**Task requirements:** Copy out each of the following lines word for word, with no changes.
+ + +
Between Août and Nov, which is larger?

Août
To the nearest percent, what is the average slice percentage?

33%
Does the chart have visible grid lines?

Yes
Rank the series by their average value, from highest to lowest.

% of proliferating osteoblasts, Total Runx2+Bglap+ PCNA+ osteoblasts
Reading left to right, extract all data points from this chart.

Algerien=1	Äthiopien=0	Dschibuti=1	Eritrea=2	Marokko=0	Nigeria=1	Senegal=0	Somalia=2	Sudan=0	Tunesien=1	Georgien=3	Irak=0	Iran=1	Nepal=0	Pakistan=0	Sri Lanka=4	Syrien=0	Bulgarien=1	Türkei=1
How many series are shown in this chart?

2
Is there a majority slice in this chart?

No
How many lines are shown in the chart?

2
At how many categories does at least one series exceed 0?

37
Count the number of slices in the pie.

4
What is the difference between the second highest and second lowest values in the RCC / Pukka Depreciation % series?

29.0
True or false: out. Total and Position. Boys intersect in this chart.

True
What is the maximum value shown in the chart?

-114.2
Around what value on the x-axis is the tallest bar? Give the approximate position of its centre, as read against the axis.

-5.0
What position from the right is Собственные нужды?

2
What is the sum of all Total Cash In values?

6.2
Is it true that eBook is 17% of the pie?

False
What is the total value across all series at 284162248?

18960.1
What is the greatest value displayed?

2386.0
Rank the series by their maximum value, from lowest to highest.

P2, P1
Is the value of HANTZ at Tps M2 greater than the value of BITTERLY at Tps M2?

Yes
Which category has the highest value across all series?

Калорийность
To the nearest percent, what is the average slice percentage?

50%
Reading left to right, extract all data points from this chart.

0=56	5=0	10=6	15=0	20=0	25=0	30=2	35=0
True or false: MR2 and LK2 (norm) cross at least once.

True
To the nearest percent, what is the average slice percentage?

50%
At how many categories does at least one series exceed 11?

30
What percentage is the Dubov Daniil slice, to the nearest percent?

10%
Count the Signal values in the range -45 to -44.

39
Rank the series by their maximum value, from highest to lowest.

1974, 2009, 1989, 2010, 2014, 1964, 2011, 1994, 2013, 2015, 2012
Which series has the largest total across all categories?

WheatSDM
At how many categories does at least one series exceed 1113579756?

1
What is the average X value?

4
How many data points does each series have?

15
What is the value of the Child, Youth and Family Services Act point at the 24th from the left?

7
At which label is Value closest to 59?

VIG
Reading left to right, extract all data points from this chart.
+ + +
**Answer to this problem:**
Between Août and Nov, which is larger?

Août
To the nearest percent, what is the average slice percentage?

33%
Does the chart have visible grid lines?

Yes
Rank the series by their average value, from highest to lowest.

% of proliferating osteoblasts, Total Runx2+Bglap+ PCNA+ osteoblasts
Reading left to right, extract all data points from this chart.

Algerien=1	Äthiopien=0	Dschibuti=1	Eritrea=2	Marokko=0	Nigeria=1	Senegal=0	Somalia=2	Sudan=0	Tunesien=1	Georgien=3	Irak=0	Iran=1	Nepal=0	Pakistan=0	Sri Lanka=4	Syrien=0	Bulgarien=1	Türkei=1
How many series are shown in this chart?

2
Is there a majority slice in this chart?

No
How many lines are shown in the chart?

2
At how many categories does at least one series exceed 0?

37
Count the number of slices in the pie.

4
What is the difference between the second highest and second lowest values in the RCC / Pukka Depreciation % series?

29.0
True or false: out. Total and Position. Boys intersect in this chart.

True
What is the maximum value shown in the chart?

-114.2
Around what value on the x-axis is the tallest bar? Give the approximate position of its centre, as read against the axis.

-5.0
What position from the right is Собственные нужды?

2
What is the sum of all Total Cash In values?

6.2
Is it true that eBook is 17% of the pie?

False
What is the total value across all series at 284162248?

18960.1
What is the greatest value displayed?

2386.0
Rank the series by their maximum value, from lowest to highest.

P2, P1
Is the value of HANTZ at Tps M2 greater than the value of BITTERLY at Tps M2?

Yes
Which category has the highest value across all series?

Калорийность
To the nearest percent, what is the average slice percentage?

50%
Reading left to right, extract all data points from this chart.

0=56	5=0	10=6	15=0	20=0	25=0	30=2	35=0
True or false: MR2 and LK2 (norm) cross at least once.

True
To the nearest percent, what is the average slice percentage?

50%
At how many categories does at least one series exceed 11?

30
What percentage is the Dubov Daniil slice, to the nearest percent?

10%
Count the Signal values in the range -45 to -44.

39
Rank the series by their maximum value, from highest to lowest.

1974, 2009, 1989, 2010, 2014, 1964, 2011, 1994, 2013, 2015, 2012
Which series has the largest total across all categories?

WheatSDM
At how many categories does at least one series exceed 1113579756?

1
What is the average X value?

4
How many data points does each series have?

15
What is the value of the Child, Youth and Family Services Act point at the 24th from the left?

7
At which label is Value closest to 59?

VIG
Reading left to right, extract all data points from this chart.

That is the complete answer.